* What to work on *
In the first of the rows below, reproduce verbatim the lines running from the line that contains "## 1 - User Authentication and Roles" up to and including the line that contains "- Admins manage".

* Data provided *
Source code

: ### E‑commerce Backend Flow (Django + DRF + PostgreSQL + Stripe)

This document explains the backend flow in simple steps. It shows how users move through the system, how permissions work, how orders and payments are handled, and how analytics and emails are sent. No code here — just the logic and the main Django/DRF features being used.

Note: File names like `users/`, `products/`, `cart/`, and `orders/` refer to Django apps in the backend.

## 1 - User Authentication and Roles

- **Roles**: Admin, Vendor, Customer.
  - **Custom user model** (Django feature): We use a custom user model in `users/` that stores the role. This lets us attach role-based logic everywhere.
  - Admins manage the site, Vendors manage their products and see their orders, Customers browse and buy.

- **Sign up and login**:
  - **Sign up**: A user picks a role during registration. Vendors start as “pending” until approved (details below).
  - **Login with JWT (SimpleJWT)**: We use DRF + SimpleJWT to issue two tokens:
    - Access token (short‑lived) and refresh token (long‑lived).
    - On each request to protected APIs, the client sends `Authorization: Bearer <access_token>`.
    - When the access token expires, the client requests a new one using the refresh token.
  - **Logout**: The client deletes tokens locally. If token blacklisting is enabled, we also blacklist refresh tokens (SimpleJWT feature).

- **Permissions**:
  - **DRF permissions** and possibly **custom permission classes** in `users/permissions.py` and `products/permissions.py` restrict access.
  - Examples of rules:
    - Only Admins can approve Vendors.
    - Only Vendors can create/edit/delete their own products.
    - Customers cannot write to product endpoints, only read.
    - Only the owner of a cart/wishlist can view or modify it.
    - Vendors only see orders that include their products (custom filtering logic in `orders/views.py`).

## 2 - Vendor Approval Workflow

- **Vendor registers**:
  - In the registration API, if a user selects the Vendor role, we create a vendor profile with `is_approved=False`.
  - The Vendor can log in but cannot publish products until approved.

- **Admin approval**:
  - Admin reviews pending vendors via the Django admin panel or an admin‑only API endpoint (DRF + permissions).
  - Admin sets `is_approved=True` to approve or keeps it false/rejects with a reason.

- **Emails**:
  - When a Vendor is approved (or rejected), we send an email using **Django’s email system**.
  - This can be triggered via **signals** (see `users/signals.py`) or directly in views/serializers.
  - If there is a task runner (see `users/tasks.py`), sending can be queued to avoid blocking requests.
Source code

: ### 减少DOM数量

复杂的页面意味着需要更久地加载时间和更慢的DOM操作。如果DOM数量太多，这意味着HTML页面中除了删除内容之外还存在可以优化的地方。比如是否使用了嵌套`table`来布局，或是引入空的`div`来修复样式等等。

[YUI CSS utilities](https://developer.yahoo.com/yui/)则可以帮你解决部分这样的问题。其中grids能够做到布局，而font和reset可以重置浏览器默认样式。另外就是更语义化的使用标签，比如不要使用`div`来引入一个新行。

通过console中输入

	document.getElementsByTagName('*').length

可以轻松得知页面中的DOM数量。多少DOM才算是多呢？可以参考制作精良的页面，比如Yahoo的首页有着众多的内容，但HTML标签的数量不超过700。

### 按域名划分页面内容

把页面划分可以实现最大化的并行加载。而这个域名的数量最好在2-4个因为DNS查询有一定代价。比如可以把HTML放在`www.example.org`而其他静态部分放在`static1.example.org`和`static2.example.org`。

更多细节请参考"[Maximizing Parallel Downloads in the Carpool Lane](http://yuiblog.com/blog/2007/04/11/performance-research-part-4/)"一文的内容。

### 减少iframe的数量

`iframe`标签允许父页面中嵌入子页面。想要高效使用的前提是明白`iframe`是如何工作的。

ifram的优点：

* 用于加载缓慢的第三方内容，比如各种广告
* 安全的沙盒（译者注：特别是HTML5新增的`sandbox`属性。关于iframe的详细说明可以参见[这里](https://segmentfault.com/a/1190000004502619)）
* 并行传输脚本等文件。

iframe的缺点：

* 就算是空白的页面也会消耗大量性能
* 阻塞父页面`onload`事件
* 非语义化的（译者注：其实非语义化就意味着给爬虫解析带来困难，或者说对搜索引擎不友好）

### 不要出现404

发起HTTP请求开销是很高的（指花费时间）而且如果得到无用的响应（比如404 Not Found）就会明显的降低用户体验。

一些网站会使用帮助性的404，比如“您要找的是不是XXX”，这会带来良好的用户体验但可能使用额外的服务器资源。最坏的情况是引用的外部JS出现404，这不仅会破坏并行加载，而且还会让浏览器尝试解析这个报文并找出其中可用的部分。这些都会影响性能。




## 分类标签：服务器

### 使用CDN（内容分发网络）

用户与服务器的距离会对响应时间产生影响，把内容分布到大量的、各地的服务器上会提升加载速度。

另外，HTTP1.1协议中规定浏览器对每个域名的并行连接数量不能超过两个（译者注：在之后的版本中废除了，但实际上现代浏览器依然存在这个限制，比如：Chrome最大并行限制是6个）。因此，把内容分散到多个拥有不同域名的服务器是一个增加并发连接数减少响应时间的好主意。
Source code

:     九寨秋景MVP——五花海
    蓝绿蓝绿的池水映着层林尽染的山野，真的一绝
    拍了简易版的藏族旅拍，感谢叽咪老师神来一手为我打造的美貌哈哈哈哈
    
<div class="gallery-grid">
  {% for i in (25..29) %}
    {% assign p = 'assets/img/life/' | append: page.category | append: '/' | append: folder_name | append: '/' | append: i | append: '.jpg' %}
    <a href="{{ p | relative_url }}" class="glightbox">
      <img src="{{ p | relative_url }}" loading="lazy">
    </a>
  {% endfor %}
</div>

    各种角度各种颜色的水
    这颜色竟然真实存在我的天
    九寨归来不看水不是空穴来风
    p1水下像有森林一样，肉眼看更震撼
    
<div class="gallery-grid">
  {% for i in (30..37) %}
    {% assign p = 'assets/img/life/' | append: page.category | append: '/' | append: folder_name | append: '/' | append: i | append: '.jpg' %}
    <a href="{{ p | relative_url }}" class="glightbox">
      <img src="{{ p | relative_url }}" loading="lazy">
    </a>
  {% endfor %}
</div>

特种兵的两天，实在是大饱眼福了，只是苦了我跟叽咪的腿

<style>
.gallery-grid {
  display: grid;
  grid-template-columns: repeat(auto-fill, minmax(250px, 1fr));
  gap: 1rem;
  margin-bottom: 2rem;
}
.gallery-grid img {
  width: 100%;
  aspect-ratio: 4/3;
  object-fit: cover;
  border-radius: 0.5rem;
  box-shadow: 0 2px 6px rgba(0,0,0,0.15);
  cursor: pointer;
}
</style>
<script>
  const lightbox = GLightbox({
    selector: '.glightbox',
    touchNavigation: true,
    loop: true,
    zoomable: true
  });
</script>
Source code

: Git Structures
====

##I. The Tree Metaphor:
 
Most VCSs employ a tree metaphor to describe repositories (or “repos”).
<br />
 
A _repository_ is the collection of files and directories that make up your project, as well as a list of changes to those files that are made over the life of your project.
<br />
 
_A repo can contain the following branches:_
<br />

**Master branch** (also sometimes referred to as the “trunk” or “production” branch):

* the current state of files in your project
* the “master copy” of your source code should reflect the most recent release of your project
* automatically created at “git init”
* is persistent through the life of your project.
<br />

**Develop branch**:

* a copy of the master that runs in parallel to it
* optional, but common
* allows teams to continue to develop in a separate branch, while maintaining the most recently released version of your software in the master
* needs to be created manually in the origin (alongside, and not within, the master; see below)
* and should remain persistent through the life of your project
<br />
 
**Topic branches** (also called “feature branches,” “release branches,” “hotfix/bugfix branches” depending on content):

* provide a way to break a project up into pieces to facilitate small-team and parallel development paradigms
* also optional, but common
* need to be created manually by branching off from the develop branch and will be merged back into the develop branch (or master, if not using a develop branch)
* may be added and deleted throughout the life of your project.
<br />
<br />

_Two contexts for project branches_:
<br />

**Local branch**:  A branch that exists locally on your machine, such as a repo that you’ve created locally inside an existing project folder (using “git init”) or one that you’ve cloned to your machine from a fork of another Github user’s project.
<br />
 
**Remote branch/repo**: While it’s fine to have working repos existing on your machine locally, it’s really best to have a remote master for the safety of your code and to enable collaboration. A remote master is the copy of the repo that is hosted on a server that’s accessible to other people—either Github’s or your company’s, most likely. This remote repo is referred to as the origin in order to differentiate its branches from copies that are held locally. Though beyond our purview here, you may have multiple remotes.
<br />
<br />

* Result of this exercise *
## 1 - User Authentication and Roles

- **Roles**: Admin, Vendor, Customer.
  - **Custom user model** (Django feature): We use a custom user model in `users/` that stores the role. This lets us attach role-based logic everywhere.
  - Admins manage the site, Vendors manage their products and see their orders, Customers browse and buy.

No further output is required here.